Trial by netizen ini menciptakan risiko ketidakadilan baru, di mana seorang terdakwa dihukum dua kali: sekali oleh hukum, dan sekali lagi oleh opini publik.
Ketika publik tidak memahami peran terdakwa, vonis ringan dianggap sebagai bukti bahwa hukum memihak mereka yang berstatus sosial tinggi.
Padahal, hukum bekerja berdasarkan bukti dan asas kehati-hatian, seperti in dubio pro reo (dalam keraguan berpihak pada terdakwa) dan in criminalibus probationes debent esse luce clariores (bukti harus lebih terang dari cahaya).
Melihat Kasus Secara Menyeluruh
Keadilan tidak dapat dilihat hanya dari panjangnya hukuman. Dalam kasus ini, hakim telah mempertimbangkan peran masing-masing terdakwa.

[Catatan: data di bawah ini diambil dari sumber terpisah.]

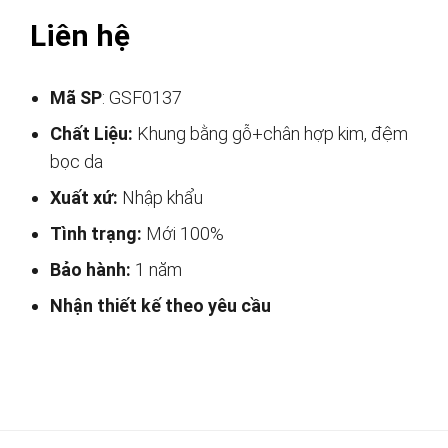
Liên hệ
Mã SP
: GSF0137
Chất Liệu:
Khung bằng gỗ+chân hợp kim, đệm
bọc da
Xuất xứ:
Nhập khẩu
Tình trạng:
Mới 100%
Bảo hành:
1 năm
Nhận thiết kế theo yêu cầu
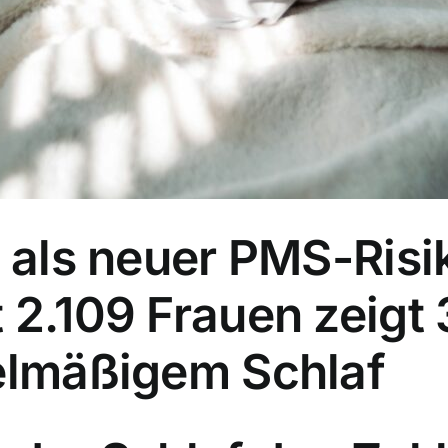
 als neuer PMS-Risik
 2.109 Frauen zeigt
gelmäßigem Schlaf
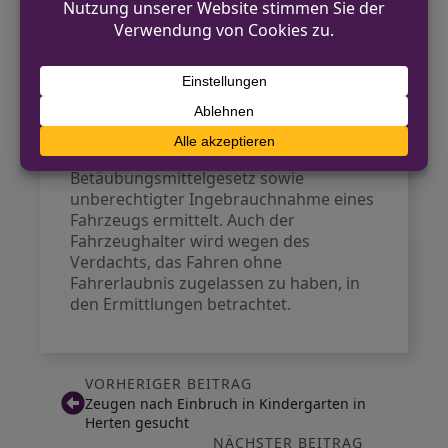
gestohlen gemeldet.
Der Mann wurde zur Polizeiwache
gebracht, wo ihm eine Blutprobe
entnommen wurde. In der Folge wird
gegen ihn wegen Trunkenheit im
Verkehr, Fahrens ohne Fahrerlaubnis,
Verstoßes gegen das
Betäubungsmittelgesetz sowie
unberechtigter Ingebrauchnahme eines
Fahrzeugs ermittelt. Auch der
Fahrzeughalter wird wegen des
Verdachts, das Fahren ohne
Fahrerlaubnis zugelassen zu haben, in
den Ermittlungen betrachtet.
VORHERIGER BEITRAG
Zeugen nach Einbruch in Kindergarten in
Herten gesucht
NÄCHSTER BEITRAG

Vonis untuk Harvey Moeis mencerminkan tanggung jawabnya sebagai penyerta, bukan pelaku utama. Pelaku utama, seperti direktur utama PT Timah, menerima hukuman lebih berat, yakni 8 tahun penjara.
Angka Rp 271 triliun juga harus dipahami dengan konteks yang benar.

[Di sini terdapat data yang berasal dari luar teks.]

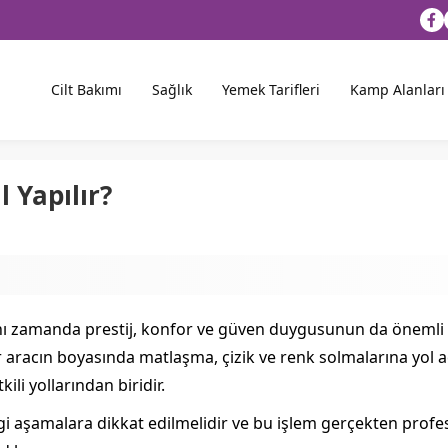
Cilt Bakımı
Sağlık
Yemek Tarifleri
Kamp Alanları
 Yapılır?
ynı zamanda prestij, konfor ve güven duygusunun da önemli b
ar aracın boyasında matlaşma, çizik ve renk solmalarına yol a
i yollarından biridir.
gi aşamalara dikkat edilmelidir ve bu işlem gerçekten profe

Ini bukan uang yang sepenuhnya hilang, tetapi kerugian yang mencakup dampak lingkungan dan kehilangan potensi ekonomi. Hukuman yang dijatuhkan bukanlah cerminan dari angka tersebut, melainkan berdasarkan bukti keterlibatan individu dalam tindak pidana.
Menjaga Kepercayaan pada Sistem Hukum
Kritik publik terhadap kasus ini menunjukkan pentingnya transparansi dalam proses peradilan. Hakim dan jaksa perlu menjelaskan dengan jelas dasar vonis dan pembagian tanggung jawab terdakwa agar publik memahami bagaimana keadilan ditegakkan.
Sebaliknya, masyarakat juga perlu mengedukasi diri untuk melihat kasus ini secara menyeluruh, tidak hanya fokus pada nama besar atau angka besar yang sensasional.